On the first day of the challenge, Dean Jordi Díaz and  Professor James Haigh gave a warm welcome to the class and introduced the basic framework of disruptive innovation. After that, all of them were inspired by three innovators who are three EADA Alumni:

  • Sana Khouja (International MBA, Class of 2014), CEO & co-Founder of Drink Zeena. This company has disrupted the wine industry because launched the first organic and vegan Spanish canned wine. As Sana told our participants, “We believe that each and every individual has a responsibility to the planet and the society.” Sana has a wide experience in helping other entrepreneurs to develop new businesses, from social projects, to health, initiatives, and wine ventures.
  • Àngel Bou (Executive MBA, Class of 2012), CEO & Co-Founder of Simplr, which is a life-as-a-service platform that transformed the global consumption model for users and companies. As Mr. Bou shared, “We created Simplr for a flexible world -the burden of ownership- and for a sustainable world -powering circular economy-.”
  • Stephanie Hoyle (International MBA, Class of 2017), Venture CEO of Farmauna, an e-pharmacy from Auna which is currently investing in the development of health tech in Peru. She explained that her purpose is to democratize access to quality healthcare in South America. To her, “healthcare in this region is one of the largest bust most underserved markets, and is a once-in-a-century tech disruption.”

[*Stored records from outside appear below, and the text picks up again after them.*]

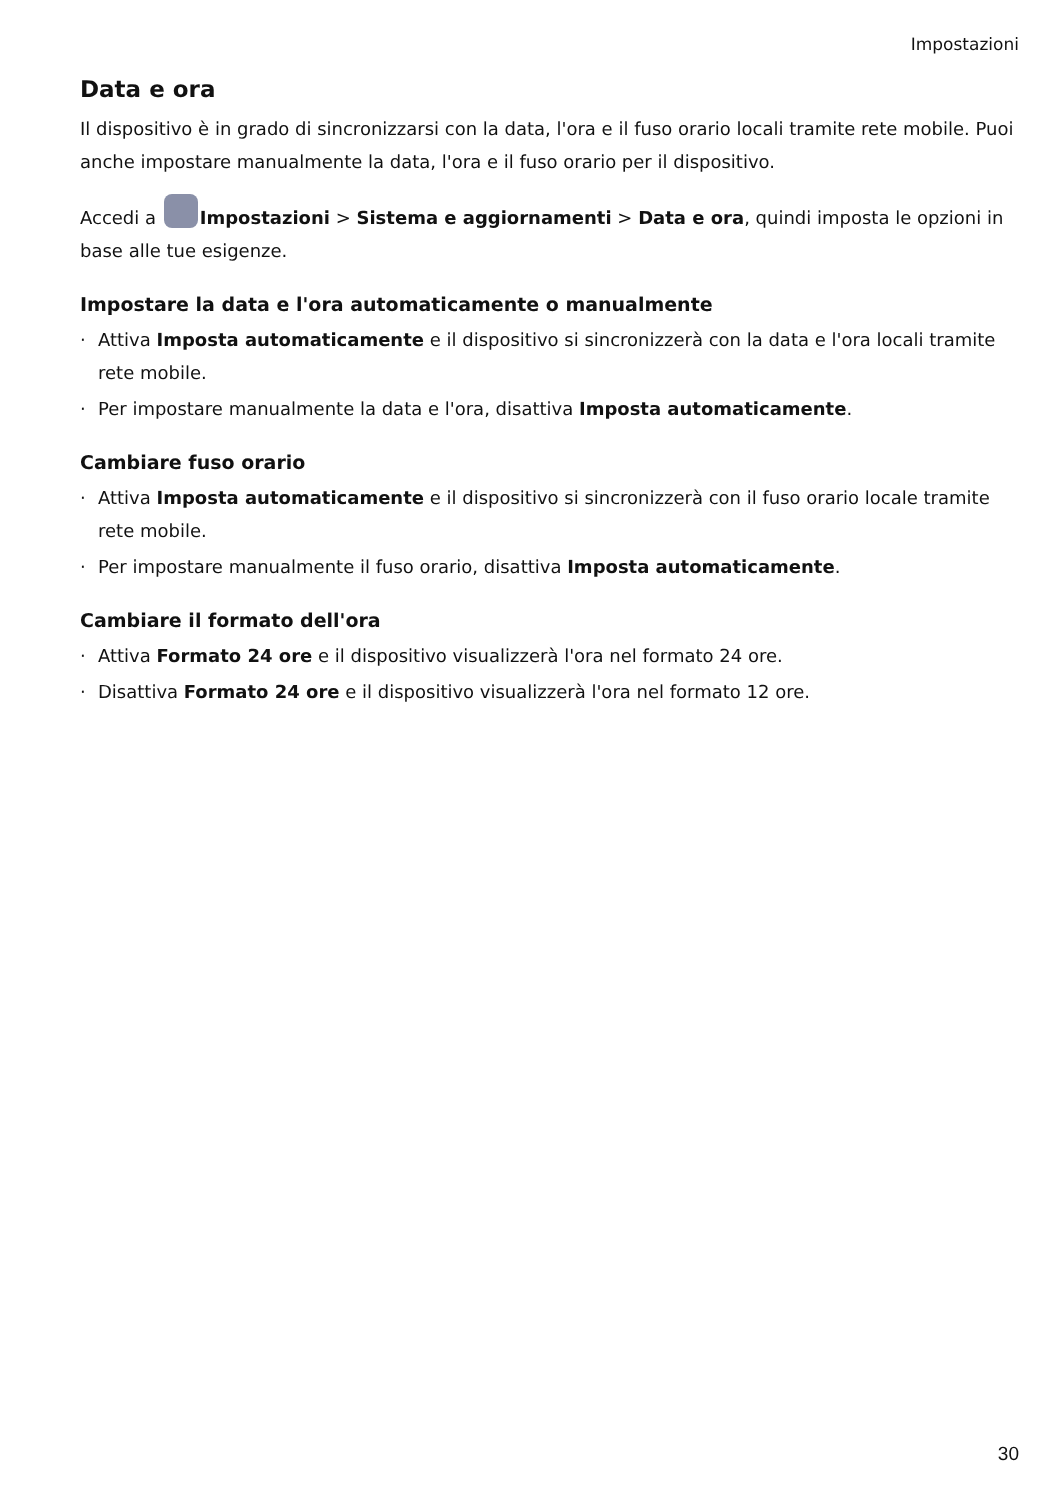Impostazioni
Data e ora
Il dispositivo è in grado di sincronizzarsi con la data, l'ora e il fuso orario locali tramite rete mobile. Puoi anche impostare manualmente la data, l'ora e il fuso orario per il dispositivo.
Accedi a Impostazioni > Sistema e aggiornamenti > Data e ora, quindi imposta le opzioni in base alle tue esigenze.
Impostare la data e l'ora automaticamente o manualmente
· Attiva Imposta automaticamente e il dispositivo si sincronizzerà con la data e l'ora locali tramite rete mobile.
· Per impostare manualmente la data e l'ora, disattiva Imposta automaticamente.
Cambiare fuso orario
· Attiva Imposta automaticamente e il dispositivo si sincronizzerà con il fuso orario locale tramite rete mobile.
· Per impostare manualmente il fuso orario, disattiva Imposta automaticamente.
Cambiare il formato dell'ora
· Attiva Formato 24 ore e il dispositivo visualizzerà l'ora nel formato 24 ore.
· Disattiva Formato 24 ore e il dispositivo visualizzerà l'ora nel formato 12 ore.
30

Besides, Master in Sustainable Business and Innovation participants were supported by 2 EADA Alumni who acted as mentors and helped them in building their projects and preparing the final pitch:

A unique experience

02To Professor James Haigh, this is a unique experience in different ways: “First of all, we are talking about a less academic experience within an academic context, so it connects with our learning by doing methodology. We are talking about three intense days, like a real Bootcamp, which is applied to an actual business reality. So, working under pressure for such a short amount of time and having to produce so much in teams take them out of their comfort zone and make them grow.”

To the master’s programme Director, Federica Massa-Saluzzo, it is very important to take part in this challenge just in this moment of the master: “At this point, they have learned enough, so they are fresh to generate something new. I think that is a great equilibrium because they are mature enough in terms of content and technical tools to come up with bright ideas.” According to her, “this challenge complements very well the classes from the rest of the year, because they not only have to make decisions in a limited amount of time, but they have a negative feedback from external actors, like investors o consultants, who come from the both academic and corporate world.” As Mrs. Massa-Saluzzo says, “When you have someone from the industry telling you ‘your idea is not working' and you have 40 hours to change it, you need to put into practice your leadership skills and also a disruptive innovation mindset.”

Final projects

03The winning team of the first edition of the MSBI Innovation Challenge 2022 was SunFridges. The team members were Erick Moltzen (Denmark), Abby French (USA), Luna Idriss (Lebanon), Nina Breitenstein (Switzerland) and Katherine Zazueta (Mexico). Moved by the experience of two fellow classmates from Lebanon, this team set out to find a solution to improve the quality of life of the Lebanese people who regularly suffer from power shortages. They focused on the most basic need which is providing food security during insecure times by designing a refrigerator that is powered independently, autonomous and accessible to every household in the country through an innovative business model. As they explained, “we couldn’t solve the whole energy problem in just 48 hours, so we decided to only focus on providing secure and reliable energy for only fridges, which is one of the main energy consumption appliances in a household and we wanted to make it accessible for everyone.”

They felt so happy after taking part in this challenge: “We are doing the Master in Sustainable Business and Innovation and we have been doing a lot of presentations about sustainability for the past few months. But this activity allowed us to work in such amount of time and it really challenged us, more than any other presentations that we did.”

The second finalist was for the project Solvrisa, addressed to families and children who want to raise strong and happy children by making oral healthcare simple, cheap and fun in a convenient, sustainable and affordable way.